Excerpt provided:
========================

The response to type I IFNs, either or both IFNα and IFNβ, and specific steps in the signaling pathway mediating their functions have been shown to be dysregulated in SLE patients as detected in whole blood and in individual immune cell populations [73], [74]. Moreover, specific tissues targeted by lupus autoimmunity show an abnormal type I IFN response [26], [75], [76], [77]. JAK1 and STAT2 were shown to be constitutively phosphorylated in peripheral blood mononuclear cells (PBMCs) of SLE patients, and stimulation with IFNβ induced 3–4 folds higher STAT2 phosphorylation, which remained sustained for a prolonged time when compared to control cells from healthy subjects. This hyperactivation induced higher MxA mRNA levels (an ISG) in SLE patients than in healthy controls, possibly with the contribution of a deficient up-regulation of regulatory SOCS1 protein [78]. A recent study has found that when assessing expression and phosphorylation of STAT1 after IFNα and IFNγ stimulation, SLE patients showed significantly elevated expression of STAT1 in B cells than healthy individuals. This abnormality was associated with increasing disease activity and Siglec-1 expression on monocytes, an indicator that the increased expression of STAT1 in B cells is associated with the IFN Signature [79]. Furthermore, a study of single-cell gene expression in SLE monocytes revealed increased expression of most of the signaling molecules directly involved in IFNAR signaling, including JAK1, STAT1 and STAT2, in both classical and nonclassical monocytes from patients with high disease activity [80].

Several studies have shown how responses to damage-associated molecular patterns (DAMPs) such as mitochondrial DNA and necrotic/apoptotic cells can induce ISGs [81], [82], [83], [84], [85], as well as responses to pathogen-associated molecular patterns (PAMPs) triggered by bacterial and viral infections, through the activation of TLR and other PRRs [35], [36], [37], [86], [87]. The higher levels of type I IFNs and STATs found in SLE patients may be due to chronic exposure to DAMPs and PAMPs because of subclinical infections [3], [88], or may have genetic causes in some patients, aggravated by environmental/infectious triggers that can leave long-lasting effects through epigenetic alterations.

The discovery of the IFN Signature in SLE has ignited the search of the causal factors prompting the exacerbation of type I IFN responses [6], [89]. Family-based and genome wide association studies (GWAS), together with gene profiling of large cohorts have identified genetic, epigenetic and transcriptional abnormalities in molecules directly involved in the signaling pathways mediating the response to type I IFNs, as well as those involved in its production [90], [91]. As described in the previous paragraphs, the activation of the response to type I IFNs and the induction of the IFN Signature is complex and can be influenced by a network of interactions with other critical signaling pathways, from MAPKs to NFκB, and by the positive and negative feedbacks elicited by the ISGs themselves [4].

========================

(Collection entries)
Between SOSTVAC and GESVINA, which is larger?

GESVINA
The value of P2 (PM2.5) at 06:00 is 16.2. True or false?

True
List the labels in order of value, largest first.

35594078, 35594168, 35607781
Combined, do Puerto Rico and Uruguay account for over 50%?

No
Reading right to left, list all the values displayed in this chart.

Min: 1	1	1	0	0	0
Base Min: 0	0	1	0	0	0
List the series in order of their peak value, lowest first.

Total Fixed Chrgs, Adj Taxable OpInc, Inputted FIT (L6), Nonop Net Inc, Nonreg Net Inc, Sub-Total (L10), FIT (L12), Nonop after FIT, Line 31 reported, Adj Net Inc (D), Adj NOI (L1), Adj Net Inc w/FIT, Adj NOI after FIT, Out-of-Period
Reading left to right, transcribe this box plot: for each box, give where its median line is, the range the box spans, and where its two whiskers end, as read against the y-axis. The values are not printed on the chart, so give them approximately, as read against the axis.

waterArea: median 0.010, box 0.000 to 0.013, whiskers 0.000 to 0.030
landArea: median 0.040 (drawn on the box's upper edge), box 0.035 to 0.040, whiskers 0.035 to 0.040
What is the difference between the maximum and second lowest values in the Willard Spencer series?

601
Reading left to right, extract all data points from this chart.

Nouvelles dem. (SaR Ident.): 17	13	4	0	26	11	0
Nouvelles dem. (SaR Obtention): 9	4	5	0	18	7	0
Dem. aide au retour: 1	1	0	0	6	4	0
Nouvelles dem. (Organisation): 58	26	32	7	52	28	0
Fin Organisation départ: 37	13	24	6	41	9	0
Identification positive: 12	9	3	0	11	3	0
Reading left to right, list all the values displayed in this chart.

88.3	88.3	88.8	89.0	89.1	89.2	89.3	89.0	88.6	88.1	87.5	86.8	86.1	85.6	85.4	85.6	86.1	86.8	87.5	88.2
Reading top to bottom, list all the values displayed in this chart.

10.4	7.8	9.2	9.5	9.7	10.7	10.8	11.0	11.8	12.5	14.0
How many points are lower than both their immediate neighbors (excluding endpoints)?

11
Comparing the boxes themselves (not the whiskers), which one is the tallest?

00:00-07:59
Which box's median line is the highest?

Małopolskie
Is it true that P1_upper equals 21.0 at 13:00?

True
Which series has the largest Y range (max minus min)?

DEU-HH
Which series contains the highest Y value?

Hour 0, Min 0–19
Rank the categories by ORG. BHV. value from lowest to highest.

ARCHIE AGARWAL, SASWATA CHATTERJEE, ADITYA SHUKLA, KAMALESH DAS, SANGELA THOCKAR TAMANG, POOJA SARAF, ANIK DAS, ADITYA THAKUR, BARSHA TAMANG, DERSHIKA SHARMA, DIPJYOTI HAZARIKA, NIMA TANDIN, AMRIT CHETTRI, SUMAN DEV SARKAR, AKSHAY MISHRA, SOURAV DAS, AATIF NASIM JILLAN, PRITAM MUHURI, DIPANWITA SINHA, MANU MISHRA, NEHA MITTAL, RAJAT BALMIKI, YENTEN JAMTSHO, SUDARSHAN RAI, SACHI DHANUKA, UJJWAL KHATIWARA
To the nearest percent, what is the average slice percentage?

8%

========================

List of tasks:
(A) From the passage on type I interferon signaling in SLE, list every abbreviation that appears in parentheses right after its full form. Give both the full form and the abbreviation.
(B) Extend the passage on type I interferon signaling in SLE with the paragraph that follows its final sentence.

Results for each task:
(A)
- peripheral blood mononuclear cells (PBMCs)
- damage-associated molecular patterns (DAMPs)
- pathogen-associated molecular patterns (PAMPs)
- genome wide association studies (GWAS)

(B)
A significant body of literature addresses the alterations of these molecular networks in SLE. Genetic studies have afforded significant advances in the knowledge of SLE risk, by enabling the discovery of potential genetic factors that are involved in the regulation of the type I IFN signaling pathway [92], [93], [94], [95]. The use of GWAS has identified more than 100 SLE susceptibility loci along with documentation of genetic variants associated with the pathogenesis of SLE [33], [96]. Many of these genetic variants implicate aberrant regulation of both innate and adaptive immune responses that, in particular, involve transcription factors [97], [98]. We focus here on molecules directly contributing to signaling triggered by IFNα and IFNβ. Little information is available regarding specific alterations involving signaling induced by the other type I IFNs, namely IFNε, IFNκ, and IFNω [99].

High serum levels of IFNα and IFNβ have been reported in SLE patients throughout the history of the investigations of IFNs in SLE [15], [16], [17], [27]. To date, no polymorphisms in type I IFNs loci have been associated with higher risk of lupus in the human population; the same applies to the subunits of the type I IFN receptor [97], [100], [101], [102]. In murine models of lupus, the genes for IFNα and IFNβ are located in the Sle2 susceptibility locus that is derived from the lupus-prone New Zealand strain of mice and was introgressed into the triple congenic Sle1,2,3 mice [103], [104]. Deletion of Ifnar in lupus prone mice causes delayed and milder lupus autoimmunity in spontaneous and induced models of lupus [105], [106], [107], [108], [109], [110]. However, the role of type I IFN genes in the Sle2 allele and in the susceptibility of Sle2 mice to lupus remains ambiguous because Sle2 seems to cause a decrease in IFN responses [104]. Since high serum IFNα activity is a human heritable trait, as shown by clustering in specific families in both SLE patients and their healthy first-degree relatives [30], the lack of risk-associated polymorphisms in type I IFN genes and IFNARs suggests that genetic variations affecting the type I IFN response must be occurring at other levels of the IFN signaling pathway. Alternatively, variations may be present in non-coding regions of the DNA, and therefore, difficult to identify because these may differ in SLE patients.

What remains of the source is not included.